Across all cohorts, we try to bring value, but obviously the pressure on first time buyers is greater, and that's why we're really pleased that we've been able to keep those price points very competitive, and grow the order book that you mentioned to the size it is today, and it will continue to grow. The demand we've seen in the last couple of weeks has been extraordinary. Often after a summer recess, I certainly hold my breath a little bit and wonder, you know, you always do, will the market continue as it was in the previous May, or April or June? We've had launches, substantial number of launches over the last number of weekends, and the level of demand we're feeling is pretty extraordinary.
I think we have currently today in excess of 25,000 live inquiries across all of our developments. None of that surprises us really. Relieved but not surprised was how it felt in the last number of weeks. The demand will remain strong, and our margins are growing, and we'd like to continue to see progression. In the current environment, I think you'd agree, Colin, the last thing we should be doing is forecasting increased margins because it is a challenging environment.

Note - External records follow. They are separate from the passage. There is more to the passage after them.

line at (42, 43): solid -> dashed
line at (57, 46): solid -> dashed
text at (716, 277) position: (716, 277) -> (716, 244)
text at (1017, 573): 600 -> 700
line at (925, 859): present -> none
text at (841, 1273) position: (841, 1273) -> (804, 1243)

As much as we can, we want to absorb those cost increases, particularly in the starter home sector, as opposed to passing them on to customers.
I think that covers it, Mike.
Sorry, Colin?
Sorry. That's, yeah, very sensible. Thanks for those.
Thank you. As another reminder, if you wish to submit a question, please press star followed by one on your telephone keypad now. We currently have no further questions, so I'll hand back over to the team for any closing remarks.
Nope. Thank you. Look forward to seeing many of you in person, over the next few days and thank you for your time this morning. Appreciate it. Thank you.